Only Trump administration officials have openly and consistently taken issue with this. Even countries who call themselves pro-life — Brazil, Poland, and Hungary — have stood by and watched the UN system promote abortion.

This may spell more trouble in the upcoming negotiations of roughly a dozen UN General Assembly resolutions that raise pro-life concerns.

The European Union, which favors keeping abortion in UN policy, has repeatedly bested U.S. pro-life diplomatic efforts.

In a recent vote in the UN General Assembly, the European Union could count over 120 countries on its side. They all voted against a U.S. attempt to exclude abortion from a resolution on the UN coronavirus response.
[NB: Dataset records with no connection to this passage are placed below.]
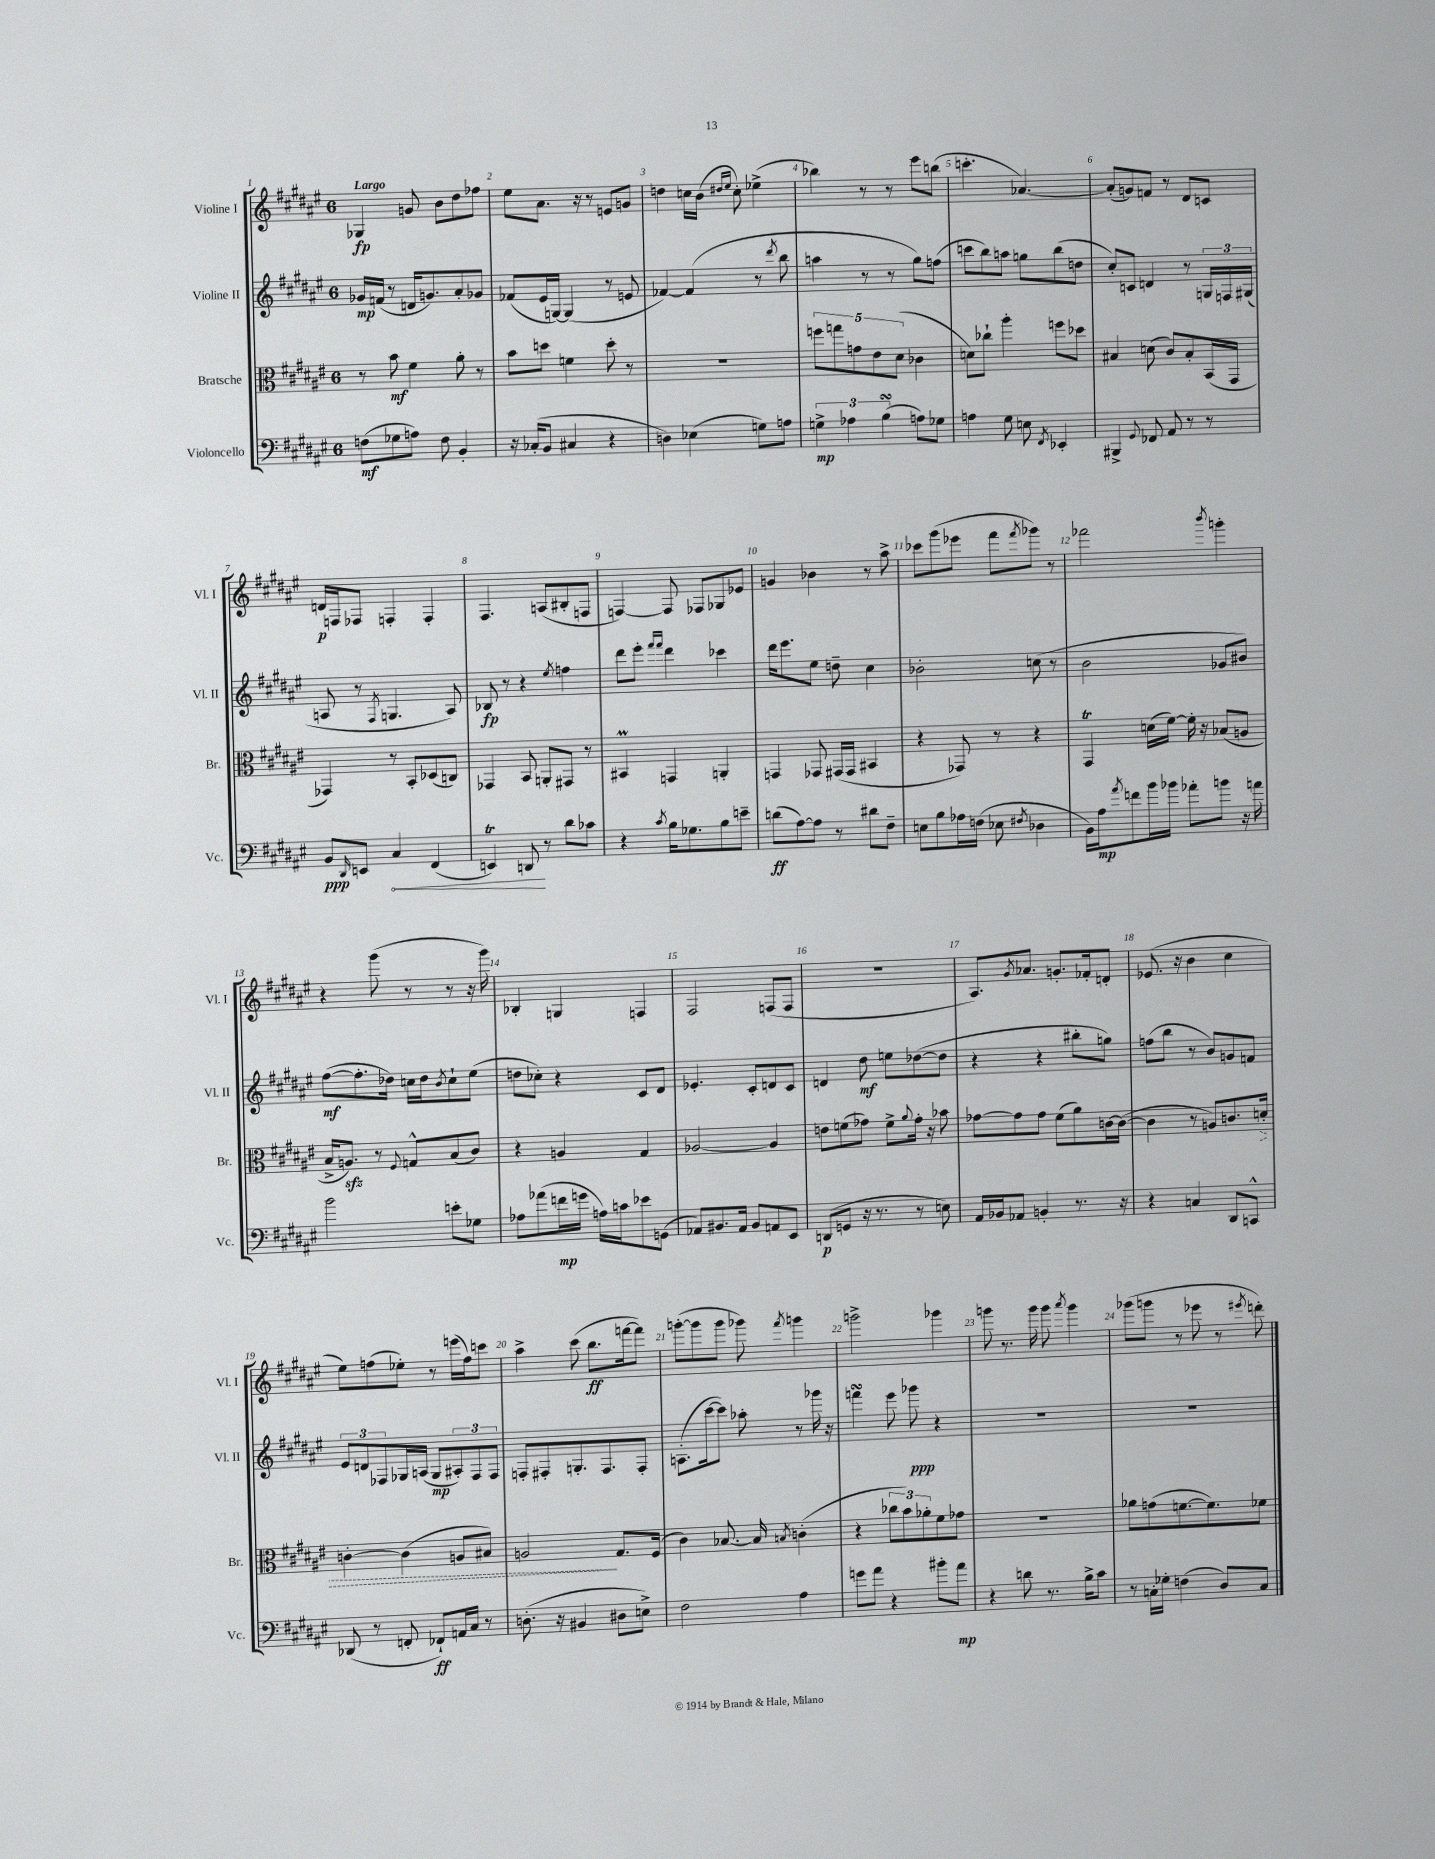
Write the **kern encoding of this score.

**kern	**kern	**kern	**kern
*staff4	*staff3	*staff2	*staff1
*clefF4	*clefC3	*clefG2	*clefG2
*k[f#c#g#d#a#e#]	*k[f#c#g#d#a#e#]	*k[f#c#g#d#a#e#]	*k[f#c#g#d#a#e#]
*M6/8	*M6/8	*M6/8	*M6/8
(8F	8r	16g-	4G-
.	.	(16f	.
8G-	8b	8r	.
8A)	4f#	16d	8g
.	.	8.g)	.
8F	.	.	8b
4BB'	8a#'	8a#'	8dd#
.	8r	8g-	8ff-
=	=	=	=
16r	8b	(8f-	8ee#
(16C-'	.	.	.
8BB	8dd	16e#	8.a#
.	.	[16G)	.
4C#	4f	(4G]	.
.	.	.	16r
.	.	.	8r
4r	8dd'	8r	8e
.	8r	8e	8g
=	=	=	=
4D)	2.r	[4f-)	4dd
(4E-	.	(4f-]	16cc
.	.	.	(16b
.	.	.	16qqdd#
.	.	.	16qqee#
.	.	.	8cc')
8G)	.	8r	(4ee-^
.	.	8qddd#	.
8A	.	8bb	.
=	=	=	=
6G^	10ff	4aa	4bb-)
.	10gg	.	.
6A-	.	.	.
.	10g	.	.
.	.	8r	8r
.	10e#	.	.
(6B	.	.	.
.	.	8r	8r
.	(10d#	.	.
8A)	4c-	8gg#)	8eee#
8G-	.	(8ff	(8bb
=	=	=	=
4A	8d)	8ccc	4.ccc'
.	8cc-`	8bb)	.
8G#	4aa#'	8aa	.
8E	.	8gg	[4.a-)
8qFF#	.	.	.
4EE-'	8ff	(8bb	.
.	8dd-	8dd	.
=	=	=	=
4BBB#^	4B#	8cc#')	(8a-']
.	.	8c	8g)
8qqGG#	.	.	.
8FF-	(8d	4d	8f
8AA#	8c#)	.	8r
8r	8B#'	8r	8d#
8r	(16BB	24G	8c
.	.	24F	.
.	16GG#	.	.
.	.	(24G#	.
=	=	=	=
8BB	4GG-)	8A	16d
.	.	.	16F
16qqDD#	.	.	.
8EE	.	8r	8F-
.	.	8qF#	.
4C#	8r	4.G	4F'
.	8BB'	.	.
(4FF#	(8D-	.	4F'
.	8C)	8A)	.
=	=	=	=
4EE)	4GG-	8B-	4.F#
.	.	8r	.
8DD	8BB	4r	.
8r	8AA'	.	(8A
.	.	8qee#	.
8d#	8GG#	4ff	8B#'
8c-	8r	.	8F
=	=	=	=
4r	4BB#	8ddd#	[4F)
.	.	8eee#'	.
.	.	16qqfff#	.
8qc#	.	16qqfff#	.
16B	4GG	4ddd#	8F]
8.G-	.	.	.
.	.	.	8F-
8B	4AA'	4ccc-	8G-
8e~	.	.	8e-
=	=	=	=
(8d	4GG	16ddd#	4g
.	.	8.eee#	.
[8A#)	.	.	.
8A#]	8GG-	8ee#	4b-
8r	(16GG#	8dd~	.
.	16GG#	.	.
8d#	4BB#	4cc#	8r
8F#~	.	.	8aa#^
=	=	=	=
8E	4r	2b-'	8ccc-
8B	.	.	(8ggg#
16A-	8GG-)	.	8eee-
(16F	.	.	.
8E-	8r	.	8fff#
8qF#	.	.	8qfff#
4D-	4r	(8cc	8ggg-)
.	.	8r	8r
=	=	=	=
16BB)	4GG#	2b	2fff-
16A#	.	.	.
8qa#	.	.	.
8f	.	.	.
16b	(16d	.	.
16b-	[16f#)	.	.
8a-'	16f#']	.	.
.	16r	.	.
.	.	.	8qbbb
8b	(8B-	8g-	4ggg'
16r	8A	8b#)	.
16a	.	.	.
=	=	=	=
2b	16B^	([8ff#	4r
.	8.A)	.	.
.	.	8.ff#']	.
.	8r	.	(8ggg#
.	.	16dd-)	.
.	8qqF#	.	.
.	8G^^	16cc	8r
.	.	16dd-	.
.	.	8qb	.
8e'	(8B	8cc`	8r
8G-	8c#)	(8ee#	16r
.	.	.	16ggg#)
=	=	=	=
8A-	4r	8dd	4B-'
(8a-	.	8cc-')	.
16f	4A	4r	4G
16g	.	.	.
16A)	.	.	.
16c	.	.	.
8e-	4G#	8c#	4F
(8GG	.	8d#	.
=	=	=	=
8AA-)	[2A-	4.e-'	2F#
8.BB#	.	.	.
16AA-	.	.	.
8BB#	.	8c#'	.
8AA	4A-]	8d	(8F
8EE#	.	8c#	8F
=	=	=	=
(8DD	8e	4d	2.r
8GG	(8f	.	.
16r	8g-)	8dd#	.
8.r	.	.	.
.	8f^	8ee	.
.	8qqa#	.	.
8r	16g-'	([8dd-	.
.	16r	.	.
8E)	8b-	8dd-]	.
=	=	=	=
16AA#	[8g-	4r	8.A#)
16BB-	.	.	.
8AA-	8g-]	.	.
.	.	.	8qg#
.	.	.	8.a-
4BB'	8g-	4r	.
.	(8f#	.	8.g'
8.r	8a#)	8bb#'	.
.	.	.	16f-'
.	[16c	8gg)	8d'
16r	(16c_	.	.
=	=	=	=
4r	4c]	(8ff	(8.e-
.	.	8bb	.
.	.	.	16r
4C	8r	8r	4b
.	8A)	8b)	.
8DD#	8.c	8g	4cc#
8CC^^	.	8f	.
.	16d'	.	.
=	=	=	=
(8DD-	[4c'	12e#	8ee#)
.	.	12d	.
8r	.	.	(8ff
.	.	12F-	.
8FF'	(4c]	16G-	8ee-')
.	.	(16A	.
8FF-`)	.	8G-	8r
16AA	8A	12A#')	(16eee
16C#	.	.	16ff)
.	.	12F-	.
8r	8B#)	.	8ccc
.	.	12F-	.
=	=	=	=
(8.D'	2A	8F'	4aa#^
.	.	8F#'	.
16r	.	.	.
4BB#	.	8.G'	(8ccc#
.	.	.	8.bb
.	.	8.F#	.
8D#	8.G#	.	.
.	.	.	[16fff
8E^)	.	8F#'	8fff])
.	(16F#	.	.
=	=	=	=
2F#	4c#)	(8.A'	([8ggg'
.	.	.	8ggg]
.	.	[16ccc#	.
.	[8.B-	8ccc#])	8ggg
.	.	8aa-'	8ggg-)
.	16B-]	.	.
.	8qB	.	8qfff#
4A#	(4c'	8r	4ggg
.	.	16ggg-	.
.	.	16r	.
=	=	=	=
8g	4r	4fff	2ggg^
8a#	.	.	.
4r	12cc-	8eee#	.
.	12b)	.	.
.	.	8ggg-	.
.	12a-'	.	.
8b#'	8f#	4r	4ggg-
8a#	8g-	.	.
=	=	=	=
4r	2.r	2.r	8ggg
.	.	.	8.r
8d	.	.	.
.	.	.	16ggg
8.r	.	.	8ggg
.	.	.	8qaaa#
.	.	.	4ggg
16B^	.	.	.
8c#	.	.	.
=	=	=	=
8r	8a-	2.r	(8ggg-
16C'	(8g	.	8ggg
16G-'	.	.	.
(4F	[8.f	.	8r
.	.	.	8eee-
.	8.f])	.	.
8D#)	.	.	8r
.	.	.	8qeee#
8C	8f-	.	8ddd')
==	==	==	==
*-	*-	*-	*-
The best the U.S. could get was 30 countries to abstain from voting.

And the lockdown of UN headquarters has made U.S. pro-life diplomatic efforts all the more difficult.

Like other businesses and government offices, the coronavirus has imposed a kind of lethargy. Diplomats are not meeting each other on a daily basis. Negotiations have been reduced to a bare minimum and are held virtually.

The diplomatic work of the General Assembly in weeks to come has already been severely impacted. Diplomats haven’t even started to talk about the resolutions they will adopt this year. By this time last year initial drafts had been circulated to delegations.

All this may result in sharpening the pre-existing diplomatic alignments, especially since many countries may wait for the outcome of the U.S. election. If Trump is re-elected, it will be easier for countries to peel away from the EU sphere of influence. If he is not re-elected, the U.S. State Department will align itself with the European Union and support abortion in UN policy.